• **Task statement**
Transcribe the entire listing exactly as it appears.

··· Input ···

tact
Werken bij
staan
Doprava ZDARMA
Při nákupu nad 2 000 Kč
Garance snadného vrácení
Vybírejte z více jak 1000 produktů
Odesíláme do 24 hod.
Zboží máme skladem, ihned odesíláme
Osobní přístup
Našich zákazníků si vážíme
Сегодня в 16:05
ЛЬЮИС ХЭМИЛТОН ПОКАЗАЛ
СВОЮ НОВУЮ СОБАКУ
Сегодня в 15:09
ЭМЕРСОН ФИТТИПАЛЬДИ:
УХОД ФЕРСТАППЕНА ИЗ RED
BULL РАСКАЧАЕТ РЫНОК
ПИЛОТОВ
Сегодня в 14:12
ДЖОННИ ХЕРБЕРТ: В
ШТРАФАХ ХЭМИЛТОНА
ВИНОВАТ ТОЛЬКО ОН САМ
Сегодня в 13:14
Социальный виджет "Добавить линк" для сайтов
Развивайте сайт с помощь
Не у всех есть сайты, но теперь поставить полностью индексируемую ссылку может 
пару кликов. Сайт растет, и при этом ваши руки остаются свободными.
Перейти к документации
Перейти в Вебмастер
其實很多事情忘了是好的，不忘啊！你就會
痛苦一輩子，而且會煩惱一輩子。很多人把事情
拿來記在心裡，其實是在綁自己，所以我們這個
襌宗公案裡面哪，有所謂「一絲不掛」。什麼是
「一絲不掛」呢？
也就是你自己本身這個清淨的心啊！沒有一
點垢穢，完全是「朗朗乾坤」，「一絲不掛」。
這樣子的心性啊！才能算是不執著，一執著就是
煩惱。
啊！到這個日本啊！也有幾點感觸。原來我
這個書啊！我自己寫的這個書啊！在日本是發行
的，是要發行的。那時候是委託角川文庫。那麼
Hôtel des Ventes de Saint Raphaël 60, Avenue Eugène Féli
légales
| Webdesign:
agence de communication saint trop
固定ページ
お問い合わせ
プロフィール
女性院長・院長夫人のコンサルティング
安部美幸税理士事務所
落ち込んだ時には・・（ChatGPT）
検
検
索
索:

···

• **Answer to the problem**
tact
Werken bij
staan
Doprava ZDARMA
Při nákupu nad 2 000 Kč
Garance snadného vrácení
Vybírejte z více jak 1000 produktů
Odesíláme do 24 hod.
Zboží máme skladem, ihned odesíláme
Osobní přístup
Našich zákazníků si vážíme
Сегодня в 16:05
ЛЬЮИС ХЭМИЛТОН ПОКАЗАЛ
СВОЮ НОВУЮ СОБАКУ
Сегодня в 15:09
ЭМЕРСОН ФИТТИПАЛЬДИ:
УХОД ФЕРСТАППЕНА ИЗ RED
BULL РАСКАЧАЕТ РЫНОК
ПИЛОТОВ
Сегодня в 14:12
ДЖОННИ ХЕРБЕРТ: В
ШТРАФАХ ХЭМИЛТОНА
ВИНОВАТ ТОЛЬКО ОН САМ
Сегодня в 13:14
Социальный виджет "Добавить линк" для сайтов
Развивайте сайт с помощь
Не у всех есть сайты, но теперь поставить полностью индексируемую ссылку может 
пару кликов. Сайт растет, и при этом ваши руки остаются свободными.
Перейти к документации
Перейти в Вебмастер
其實很多事情忘了是好的，不忘啊！你就會
痛苦一輩子，而且會煩惱一輩子。很多人把事情
拿來記在心裡，其實是在綁自己，所以我們這個
襌宗公案裡面哪，有所謂「一絲不掛」。什麼是
「一絲不掛」呢？
也就是你自己本身這個清淨的心啊！沒有一
點垢穢，完全是「朗朗乾坤」，「一絲不掛」。
這樣子的心性啊！才能算是不執著，一執著就是
煩惱。
啊！到這個日本啊！也有幾點感觸。原來我
這個書啊！我自己寫的這個書啊！在日本是發行
的，是要發行的。那時候是委託角川文庫。那麼
Hôtel des Ventes de Saint Raphaël 60, Avenue Eugène Féli
légales
| Webdesign:
agence de communication saint trop
固定ページ
お問い合わせ
プロフィール
女性院長・院長夫人のコンサルティング
安部美幸税理士事務所
落ち込んだ時には・・（ChatGPT）
検
検
索
索:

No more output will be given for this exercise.